Sometimes, it is protection.

1 Story — The question that never came back

There was someone I knew who had a gift for conversation. Whenever we met, I would leave feeling heard. She remembered things I had shared months earlier. She asked thoughtful follow-up questions. She listened with genuine interest.

One day, I realised something surprising.

I could tell you about her husband's work, her children's interests, and the challenges her friends were facing.

But I could not tell you how she was.

Our conversations had become beautifully one-sided.

If I asked how she was coping, she would smile briefly before asking another question about me.
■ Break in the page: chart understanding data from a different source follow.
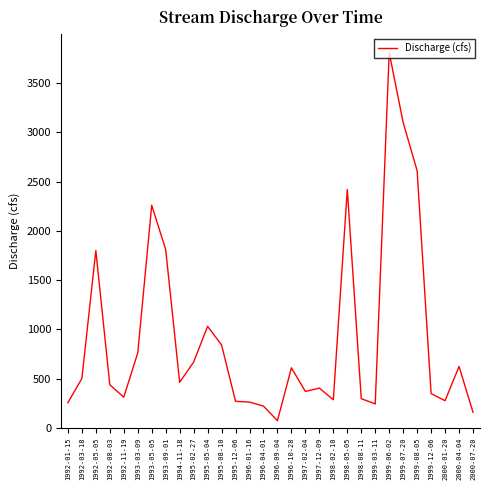

What is the ratio of the value at 1998-05-05 to the value at 1992-05-05?

1.3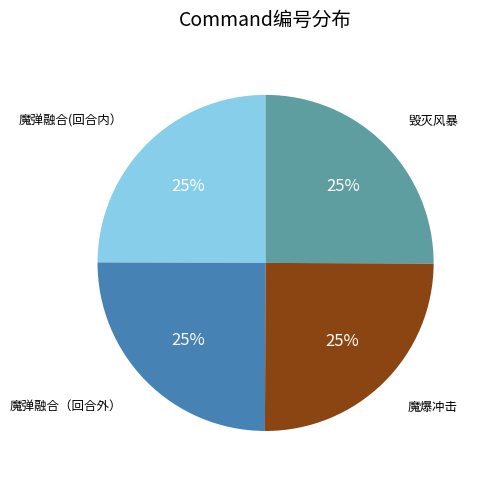

Does 魔弹融合(回合内） represent more than half of the total?

No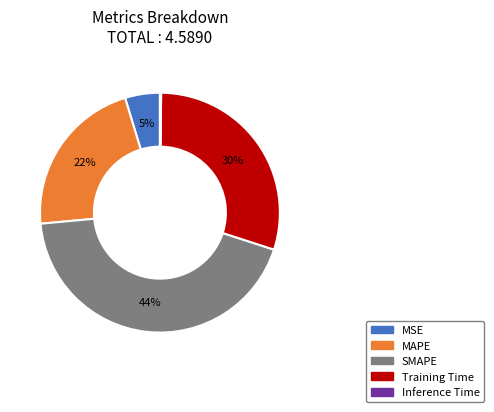

Which slice is the largest?

SMAPE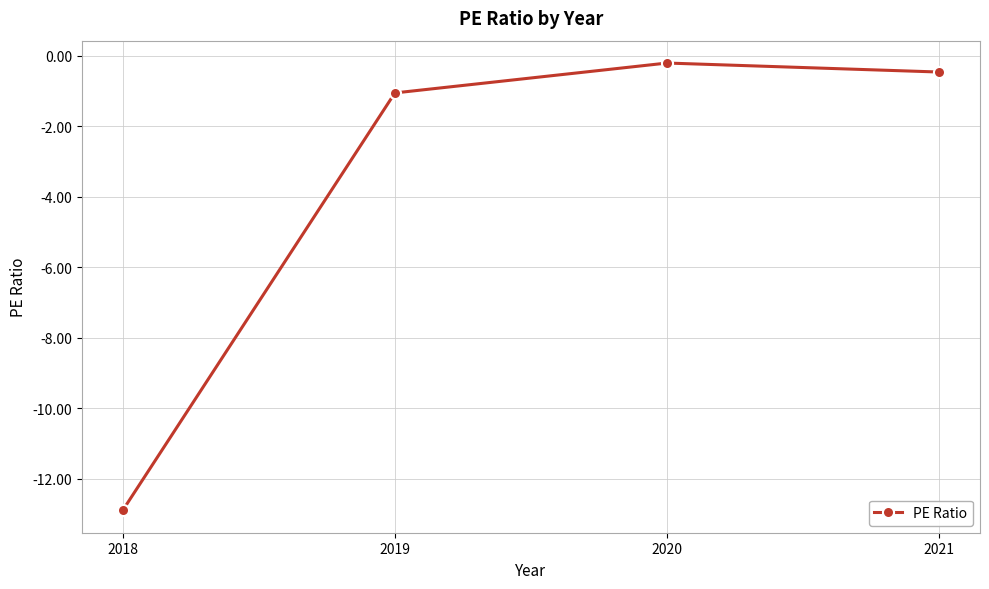

What is the smallest value displayed?

-12.9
If something difficult surfaced, humour would quickly arrive.

Or curiosity.

Or an observation about someone else's experience.

It happened so gracefully that it almost went unnoticed.

She was always present.

Just rarely present to herself.

I have come to realise that this is not uncommon.
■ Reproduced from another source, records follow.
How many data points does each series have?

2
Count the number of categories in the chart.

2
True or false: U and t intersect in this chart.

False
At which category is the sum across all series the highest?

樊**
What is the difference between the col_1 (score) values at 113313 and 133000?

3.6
Some people become experts at making space for everyone else's inner world, while quietly stepping away from their own.

1 Insight — Avoiding yourself can look surprisingly generous

We often imagine emotional avoidance as denial or silence.

But it can wear much more sophisticated disguises.
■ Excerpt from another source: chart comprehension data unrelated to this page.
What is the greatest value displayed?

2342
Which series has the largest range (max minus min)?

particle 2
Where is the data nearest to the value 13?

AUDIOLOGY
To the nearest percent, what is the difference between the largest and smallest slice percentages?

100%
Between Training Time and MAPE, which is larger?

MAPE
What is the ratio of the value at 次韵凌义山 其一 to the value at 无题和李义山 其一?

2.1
It can sound like endless curiosity.

It can look like being the person everyone turns to.

It can be humour that lightens every difficult moment before it has the chance to settle.

It can be analysing a situation instead of feeling it.

None of these are inherently unhealthy.

Curiosity is a strength.

Humour can be deeply healing.

Thinking helps us make sense of our experiences.

The question is not what we do.

The question is what it helps us avoid.

Sometimes asking another question feels safer than answering one.

Sometimes understanding our emotions feels easier than experiencing them.

Sometimes becoming indispensable to others protects us from revealing where we ourselves feel uncertain, lonely, or overwhelmed.

Over time, this can become a way of living.

You become deeply connected to other people's lives while becoming increasingly unfamiliar with your own.

The irony is that the qualities that make someone wonderful to be around can also become the very things that keep them hidden.

2 tools to notice when you might be changing the subject

Tool 1 — Notice where the conversation goes after someone asks about you

The next time someone genuinely asks, "How are you?", pay attention to what happens next.

Do you answer briefly before asking about them?

Do you make a joke?

Do you offer an analysis instead of sharing an experience?

Do you quickly reassure the other person that you're fine?

There is nothing wrong with any of these responses.

Just become curious about whether they are choices or habits.

Sometimes the quickest way to change the subject is not to refuse the question.

It is to redirect it.

Tool 2 — Sit with your own answer for a little longer

The next time someone asks how you are, resist the urge to edit your response immediately.

Before changing the subject, pause.

Ask yourself:

"If I stayed with this answer for another minute, what else might I say?"

You do not have to reveal everything.

You do not have to become vulnerable with everyone.

But allowing yourself to remain with your own experience, even briefly, is a quiet way of reminding yourself that your inner world deserves attention too.

Some of the kindest people I know have become exceptionally good at looking after everyone else's emotional world.

Sometimes they have spent so long doing that, they have forgotten that they are allowed to occupy space in the conversation as well.

Listening is a gift.

Curiosity is a gift.

Humour is a gift.

But they become even more meaningful when they are not used to protect us from ourselves.

Perhaps one of the quietest forms of courage is allowing someone to know how we are, too.